En raison de cette infraction manifeste, l’Urbanisme dressa procès-verbal et exigea la remise en état des façades dans leur état d’origine.

Les conséquences financières de cette exigence furent telles que le vendeur tenta de s’exonérer de ses obligations. Une action judiciaire fut introduite ; mon expertise se révéla défavorable au vendeur de sorte qu’il ne tarda pas à se déclarer en faillite.

Il s’ensuit qu’aujourd’hui, les acquéreurs sont obligés de consentir de nouveaux investissements considérables pour respecter les conditions contraignantes du classement de la façade de leur immeuble alors que ces coûts – même sous-estimés – étaient inclus dans le prix d’achat de leur appartement.

Pavillon Japonais

Pavillon japonaisLe troisième exemple est constitué par un petit pavillon japonais, probablement érigé au début du XXeS, dans une immense propriété comportant une clinique psychiatrique.

Cet édicule, tel une folie du XVIIIe S, fut construit aux frais d’un riche japonais pour que son fils, soigné dans cette institution, puisse s’y retirer pour faire ses dévotions dans l’ambiance de son pays natal.

En raison du caractère exceptionnel de cette construction, elle fut classée en 1997, en même temps que divers arbres majestueux et sculptures d’agrément de la propriété.

Toutefois, l’entretien de ce site classé requiert des budgets dont les propriétaires actuels ne disposent plus, de sorte que progressivement, ils se défont de leurs différents biens sans aucun égard pour la valeur esthétique des éléments classés.

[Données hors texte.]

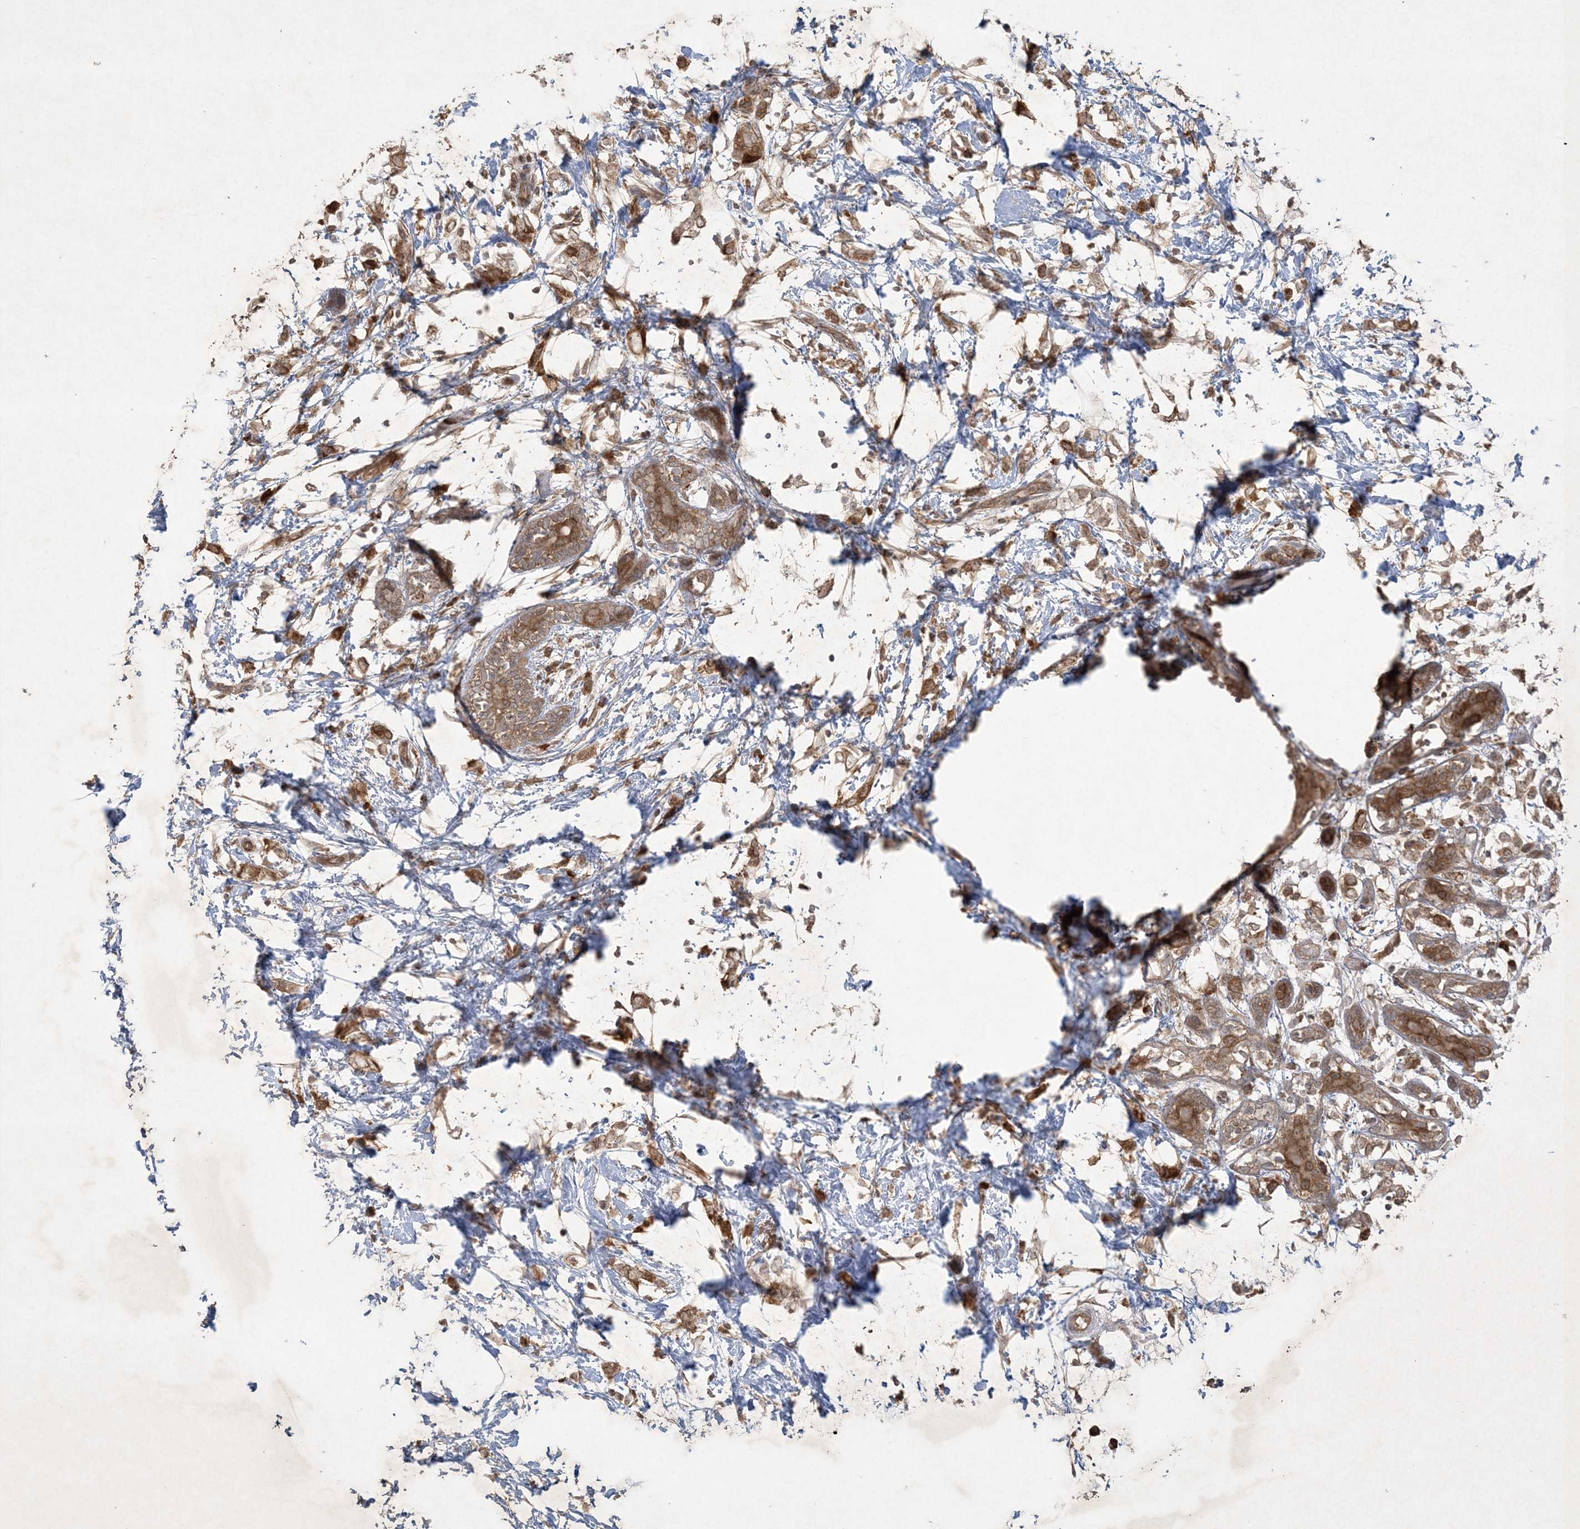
{"staining": {"intensity": "moderate", "quantity": ">75%", "location": "cytoplasmic/membranous,nuclear"}, "tissue": "breast cancer", "cell_type": "Tumor cells", "image_type": "cancer", "snomed": [{"axis": "morphology", "description": "Normal tissue, NOS"}, {"axis": "morphology", "description": "Lobular carcinoma"}, {"axis": "topography", "description": "Breast"}], "caption": "DAB (3,3'-diaminobenzidine) immunohistochemical staining of human lobular carcinoma (breast) exhibits moderate cytoplasmic/membranous and nuclear protein positivity in about >75% of tumor cells.", "gene": "NRBP2", "patient": {"sex": "female", "age": 47}}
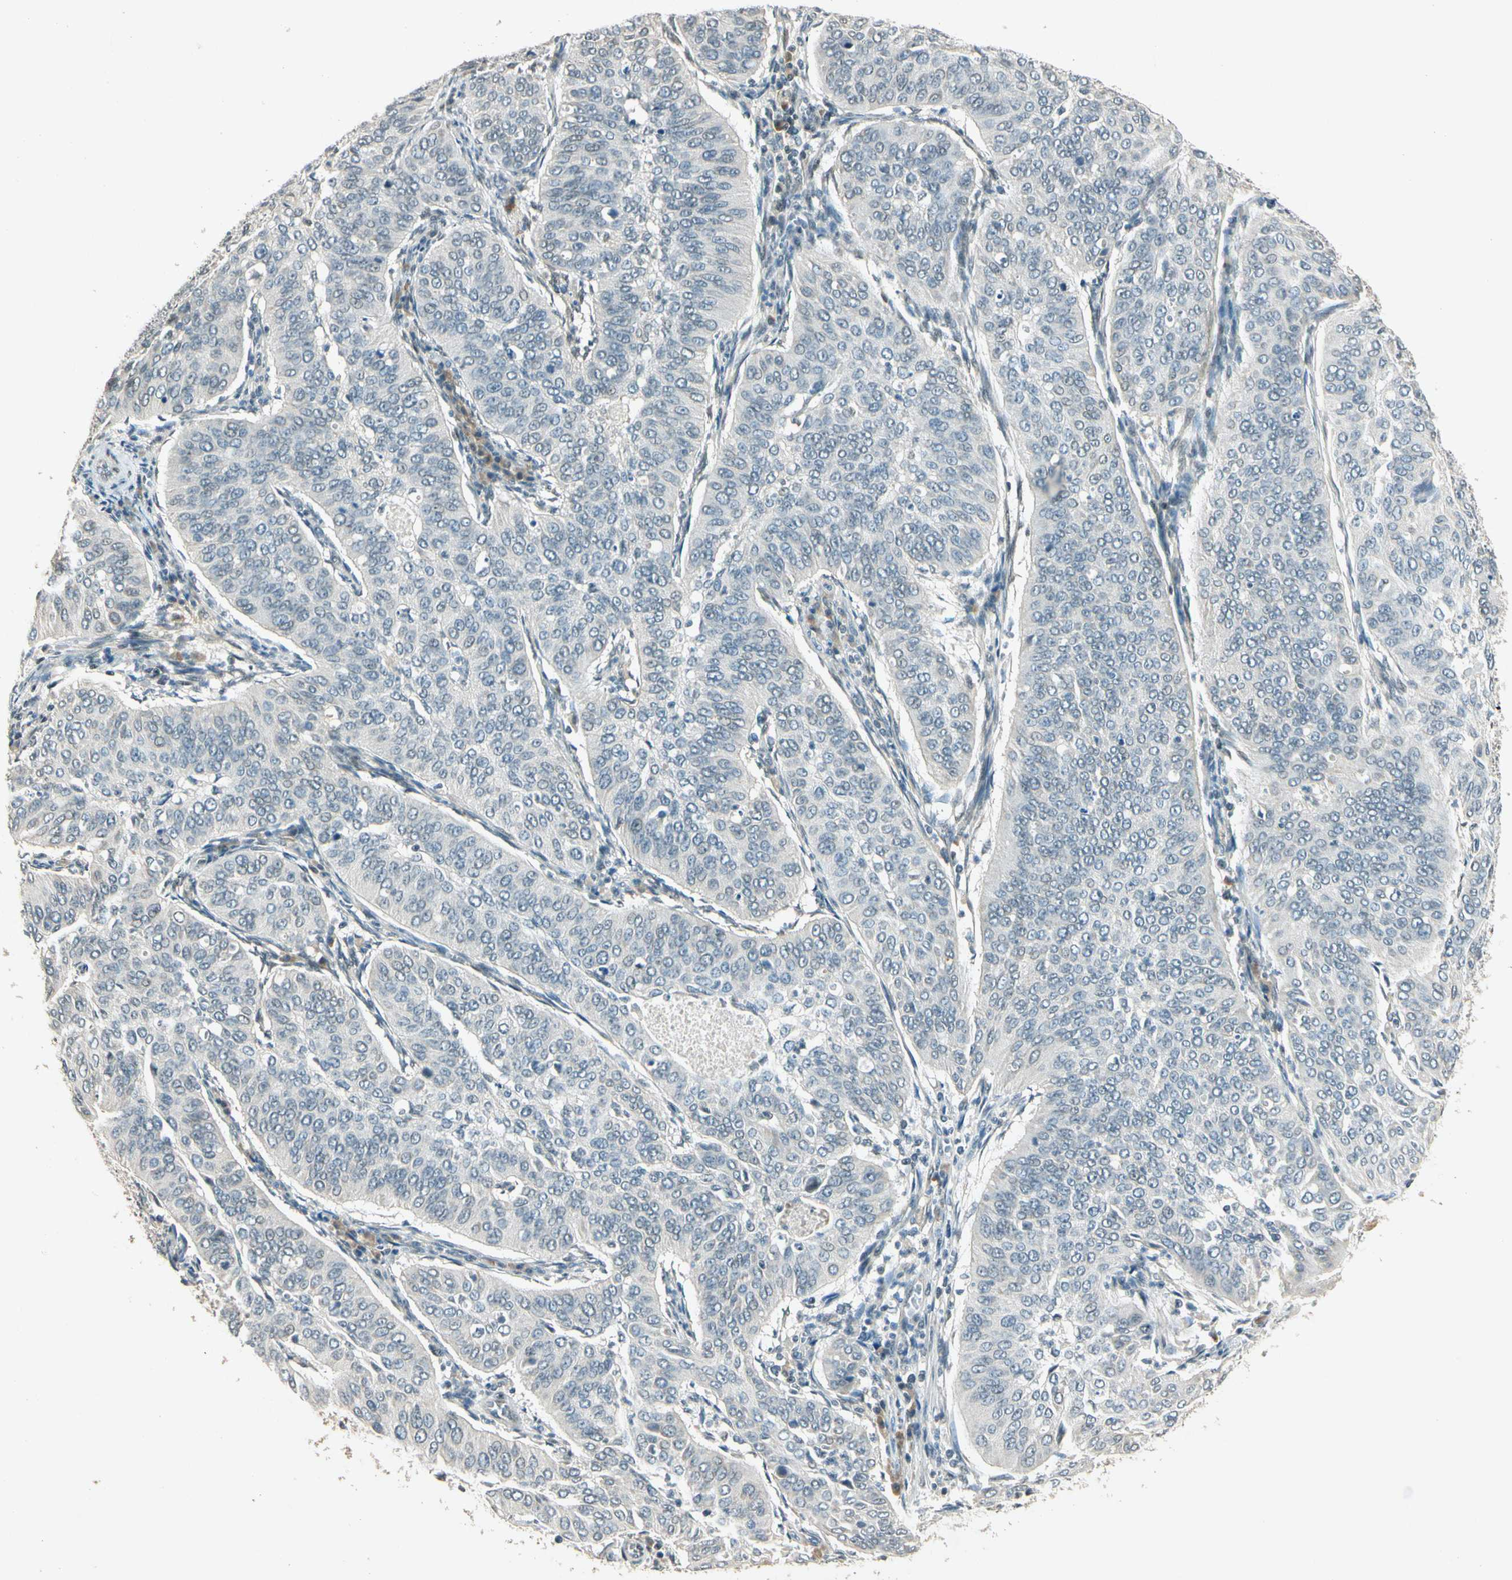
{"staining": {"intensity": "negative", "quantity": "none", "location": "none"}, "tissue": "cervical cancer", "cell_type": "Tumor cells", "image_type": "cancer", "snomed": [{"axis": "morphology", "description": "Normal tissue, NOS"}, {"axis": "morphology", "description": "Squamous cell carcinoma, NOS"}, {"axis": "topography", "description": "Cervix"}], "caption": "This is an IHC histopathology image of cervical cancer. There is no staining in tumor cells.", "gene": "ZBTB4", "patient": {"sex": "female", "age": 39}}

Ce qui devait arriver se produisit : à l’occasion d’une vente, la C.R.M.S. (Commission Royale des Monuments et des Sites) s’émut de l’état de délabrement de l’édicule et somma le nouvel acquéreur de le protéger d’urgence et d’ensuite procéder à sa restauration à l’identique.

L’actuel propriétaire rechigne à assumer les carences des vendeurs et ne montre que très peu d’intérêt pour le caractère exceptionnel du pavillon japonais.

Actuellement, l’affaire a été portée devant les Tribunaux et s’y enlise pendant que le pavillon japonais continue sa lente dégradation.

Villa de Victor Horta

Villa de Victor Horta

Le quatrième exemple est constitué par la villa de campagne que l’architecte Victor Horta s’est construite en 1912, au sud de Bruxelles, après sa période Art Nouveau.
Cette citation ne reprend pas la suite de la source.